The only mildly interesting moment in the book comes in the last chapter, and I’m not sure if Cusk actually intended this to be self-reflexive commentary on the rest of the book or if she was just taken with the idea without realizing how it applied to what she was writing. On her last day in Athens, Faye runs into her replacement (they are staying in the same apartment provided by the hosting school), who tells Faye that she’s had the worst time trying to write since she was mugged. Instead of being able to properly write or read a story, she can only fixate on a one-word summary that essentially drains the narrative of all life. Her once-beloved Beckett, for example, she can now only think of as “meaninglessness.” This summarization fixation has also bled beyond literature and into real life, where she’s now facing a crisis of sorts after she realizes that her entire existence could be summarized merely as “Anne’s life.”

That’s all Outline is: a bunch of lives, summarized in more or less the same voice, with nothing interesting arising out of their interaction or juxtaposition. The comparison that comes to mind is Ten Women from Marcela Serrano (English translation by Beth Fowler). Both are a fairly disjointed collection of life stories anchored in the one person all of these people have in common, but at least in Ten Women the characters are from all walks of life (from a TV celebrity to an elderly sales clerk to a young computer science student) and each chapter is told from a different character’s perspective and in a different character’s voice.

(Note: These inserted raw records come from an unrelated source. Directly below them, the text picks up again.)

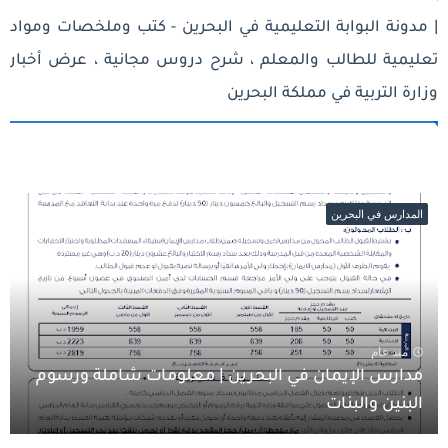
| مدونة البوابة التعليمية في البحرين - كتب وملخصات ومواد
تعليمية للطالب والمعلم ، شرح دروس مجانية ، عرض أخبار
وزارة التربية في مملكة البحرين
المدارس في البحرين
منذ عام
مدارس الإيمان في البحرين | معلومات شاملة ورسوم
البنين والبنات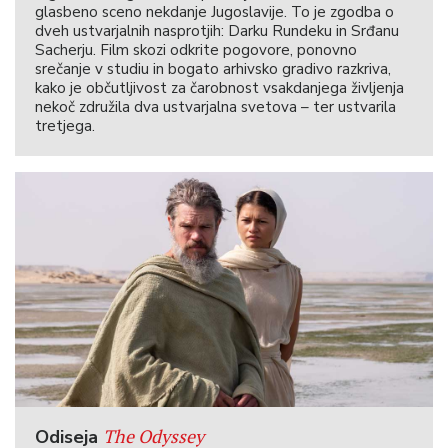
glasbeno sceno nekdanje Jugoslavije. To je zgodba o
dveh ustvarjalnih nasprotjih: Darku Rundeku in Srđanu
Sacherju. Film skozi odkrite pogovore, ponovno
srečanje v studiu in bogato arhivsko gradivo razkriva,
kako je občutljivost za čarobnost vsakdanjega življenja
nekoč združila dva ustvarjalna svetova – ter ustvarila
tretjega.
The Odyssey
Odiseja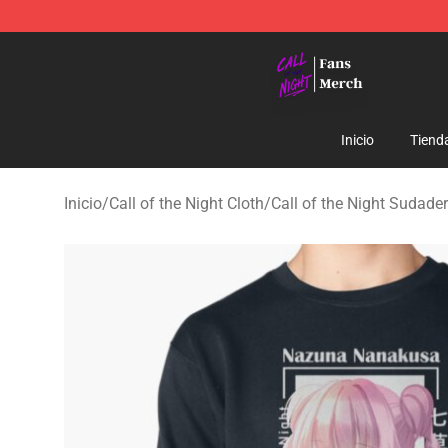
Call of the Night Store - Official Call of the Night Mer
Inicio
Tiend
Inicio
/
Call of the Night Cloth
/
Call of the Night Sudade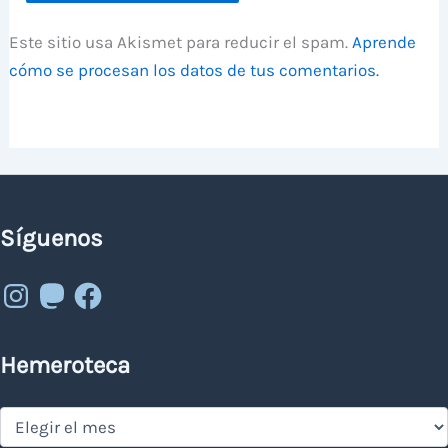
Este sitio usa Akismet para reducir el spam.
Aprende
cómo se procesan los datos de tus comentarios.
Síguenos
Instagram
Mastodon
Facebook
Hemeroteca
Hemeroteca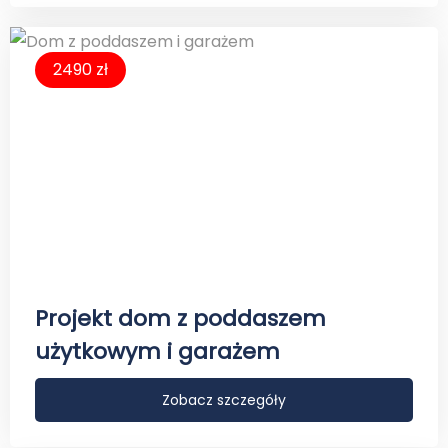
2490 zł
Projekt dom z poddaszem
użytkowym i garażem
Zobacz szczegóły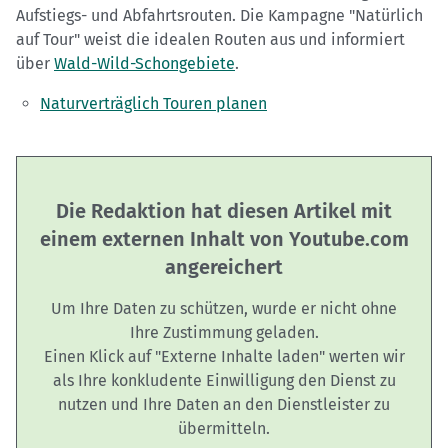
Aufstiegs- und Abfahrtsrouten. Die Kampagne "Natürlich
auf Tour" weist die idealen Routen aus und informiert
über
Wald-Wild-Schongebiete
.
Naturverträglich Touren planen
Die Redaktion hat diesen Artikel mit
einem externen Inhalt von Youtube.com
angereichert
Um Ihre Daten zu schützen, wurde er nicht ohne
Ihre Zustimmung geladen.
Einen Klick auf "Externe Inhalte laden" werten wir
als Ihre konkludente Einwilligung den Dienst zu
nutzen und Ihre Daten an den Dienstleister zu
übermitteln.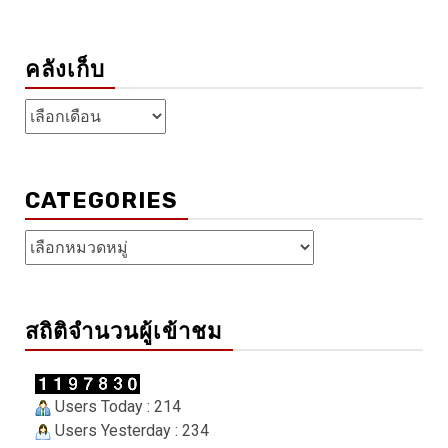
คลังเก็บ
คลัง
เก็บ
CATEGORIES
Categories
สถิติจำนวนผู้เข้าชม
Users Today : 214
Users Yesterday : 234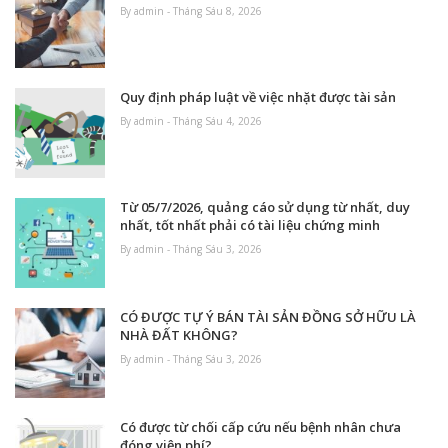
By admin - Tháng Sáu 8, 2026
Quy định pháp luật về việc nhặt được tài sản
By admin - Tháng Sáu 4, 2026
Từ 05/7/2026, quảng cáo sử dụng từ nhất, duy
nhất, tốt nhất phải có tài liệu chứng minh
By admin - Tháng Sáu 3, 2026
CÓ ĐƯỢC TỰ Ý BÁN TÀI SẢN ĐỒNG SỞ HỮU LÀ
NHÀ ĐẤT KHÔNG?
By admin - Tháng Sáu 3, 2026
Có được từ chối cấp cứu nếu bệnh nhân chưa
đóng viện phí?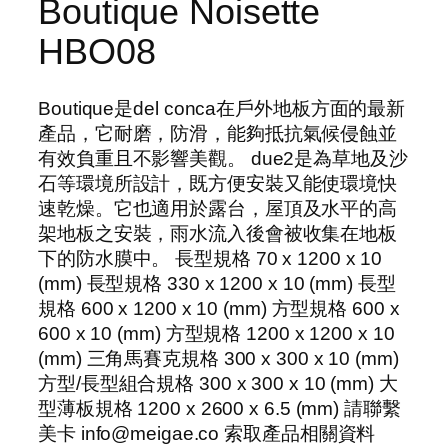
Boutique Noisette
HBO08
Boutique是del conca在戶外地板方面的最新
產品，它耐磨，防滑，能夠抵抗氣候侵蝕並
有效負重且不影響美觀。 due2是為草地及沙
石等環境所設計，既方便安裝又能使環境快
速乾燥。它也適用於露台，屋頂及水平的高
架地板之安裝，雨水流入後會被收集在地板
下的防水膜中。 長型規格 70 x 1200 x 10
(mm) 長型規格 330 x 1200 x 10 (mm) 長型
規格 600 x 1200 x 10 (mm) 方型規格 600 x
600 x 10 (mm) 方型規格 1200 x 1200 x 10
(mm) 三角馬賽克規格 300 x 300 x 10 (mm)
方型/長型組合規格 300 x 300 x 10 (mm) 大
型薄板規格 1200 x 2600 x 6.5 (mm) 請聯繫
美卡 info@meigae.co 索取產品相關資料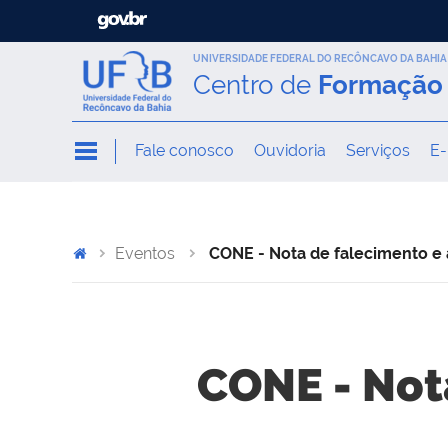
UNIVERSIDADE FEDERAL DO RECÔNCAVO DA BAHIA
Centro de
Formação 
Fale conosco
Ouvidoria
Serviços
E-
Eventos
CONE - Nota de falecimento e
CONE - Not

Moreover, their presentation together as a collection gives rise to a more coherent organizing principle than anything in Outline: we can see at once the huge gulfs in experience for all of these women, as well as the struggles they share, and the book functions as a fairly straightforward feminist critique of socio-economic conditions in Chile.

If there is any kind of organizing principle in Outline, it’s a much more banal and self-indulgent one: Faye is sad about her divorce. And since the book gives me no real reason to care that Faye is sad about her divorce, or to understand why it’s such a spectacular tragedy in the world of divorces, everything else collapses into a bunch of tedium.

The Seep

Now we’re out of my non-English vacation reading and back into English territory with The Seep, the Austin Feminist Sci Fi Book Club’s selection for October.

Straight off, I really liked The Seep. The only reason I didn’t finish it in one marathon session was because I started reading it in the middle of the night and exhaustion eventually overtook me. To get into slightly more detail, The Seep uses the framework of first-contact and utopia genres to examine grief, how it feels to be left behind by seismic shifts in society, and which struggles are worth having. It’s also very queer, very trippy, and very short: the perfect book for getting out of a reading slump.

Perfect, no notes.

Reading List: Östersund

By the time you read this, I’ll have been in Östersund for several days. With any luck, I’ll have already finished one of the books on this list. Nothing like a long vacation to really dig into some tricky reading.

  • Rules for Radicals
  • Världen av i går
  • Dvärgen
  • La Gloire de mon père
  • Le Château de ma mère

I also have an issue of Karavan with me for train reading. Even though I randomly stumbled on the magazine several years ago, I only got around to subscribing last week. Goes to show where my head’s been, I suppose.